Full Program »
Multi-Split HDFS Technique for Improving Data Confidentiality in Big Data Replication
Big Data and Security are a major challenge for the performance of the cloud storage systems. Hadoop Distributed file systems (HDFS) and other Distributed file systems (DFS) are widely utilized to store big data. The HDFS replicates and saves data as multiple copies to achieve availability and reliability, but HDFS increases storage and resources consumption. In the previous work; Redundant Independent Files (RIF) approach is used to reduce storage and resources consumption in big data replication. In this paper, the Secure Distributed Redundant Independent Files (SDRIF) approach addresses some issues found with the RIF approach and it mainly introduced data confidentiality that the RIF approach lacks to offer. It works similar to RIF, but the generated parity is not stored in one separate file. The generated parity blocks are distributed among all four data parts. The SDRIF is built over cloud providers (CP).
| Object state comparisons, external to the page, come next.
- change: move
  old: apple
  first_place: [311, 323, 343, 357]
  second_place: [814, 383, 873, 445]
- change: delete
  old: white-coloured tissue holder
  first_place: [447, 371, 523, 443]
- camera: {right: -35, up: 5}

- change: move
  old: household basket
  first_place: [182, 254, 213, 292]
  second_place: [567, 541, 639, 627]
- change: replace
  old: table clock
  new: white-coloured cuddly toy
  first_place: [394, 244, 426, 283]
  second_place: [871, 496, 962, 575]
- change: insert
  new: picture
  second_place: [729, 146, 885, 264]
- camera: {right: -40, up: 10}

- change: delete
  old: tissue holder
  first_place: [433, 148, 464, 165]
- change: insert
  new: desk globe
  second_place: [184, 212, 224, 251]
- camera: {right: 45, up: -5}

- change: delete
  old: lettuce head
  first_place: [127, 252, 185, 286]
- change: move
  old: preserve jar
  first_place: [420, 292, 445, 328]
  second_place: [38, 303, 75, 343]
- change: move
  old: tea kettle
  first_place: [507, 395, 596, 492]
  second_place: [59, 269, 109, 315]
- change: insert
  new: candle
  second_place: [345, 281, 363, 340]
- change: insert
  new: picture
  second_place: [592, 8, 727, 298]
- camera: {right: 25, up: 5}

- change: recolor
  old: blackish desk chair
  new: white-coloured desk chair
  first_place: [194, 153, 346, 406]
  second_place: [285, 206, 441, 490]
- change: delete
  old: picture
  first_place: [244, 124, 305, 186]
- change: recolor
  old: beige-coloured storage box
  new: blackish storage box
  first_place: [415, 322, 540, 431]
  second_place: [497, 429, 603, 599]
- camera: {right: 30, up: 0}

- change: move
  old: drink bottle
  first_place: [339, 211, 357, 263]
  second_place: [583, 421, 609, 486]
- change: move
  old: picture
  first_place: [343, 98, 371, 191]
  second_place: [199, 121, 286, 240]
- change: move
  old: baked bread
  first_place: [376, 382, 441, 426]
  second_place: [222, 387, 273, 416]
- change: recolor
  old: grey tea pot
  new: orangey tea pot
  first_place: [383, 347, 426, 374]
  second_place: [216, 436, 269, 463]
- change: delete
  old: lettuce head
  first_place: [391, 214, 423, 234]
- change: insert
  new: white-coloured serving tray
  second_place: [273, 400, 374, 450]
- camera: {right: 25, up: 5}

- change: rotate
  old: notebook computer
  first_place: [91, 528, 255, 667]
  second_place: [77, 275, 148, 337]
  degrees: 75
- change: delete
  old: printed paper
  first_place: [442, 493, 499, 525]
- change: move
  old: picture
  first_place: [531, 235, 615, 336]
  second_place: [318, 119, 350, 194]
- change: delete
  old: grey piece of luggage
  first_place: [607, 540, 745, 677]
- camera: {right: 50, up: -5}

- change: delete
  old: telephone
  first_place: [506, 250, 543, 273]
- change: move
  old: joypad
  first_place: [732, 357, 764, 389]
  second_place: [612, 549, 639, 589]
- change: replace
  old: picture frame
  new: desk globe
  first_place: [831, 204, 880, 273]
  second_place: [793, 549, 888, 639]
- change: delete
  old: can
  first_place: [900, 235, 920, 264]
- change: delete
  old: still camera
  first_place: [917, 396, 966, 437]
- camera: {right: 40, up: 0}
The CPSDRIF is the model produced when combining the SDRIF with CP. The CPSDRIF introduces data confidentiality and data security (Integrity and availability) through the multi-split HDFS technique by distributing the parity blocks and reducing the size of the SDRIF block to the HDFS block. According to the experimental results to the CPSDRIF system using the TeraGen benchmark, it is found that the data confidentiality using CPSDRIF have been improved as compared to CPRIF. Also, the storage space is reduced by 33.3% with CPSDRIF system compared to other models. and improved the data writing by 34% and reading by about 31%.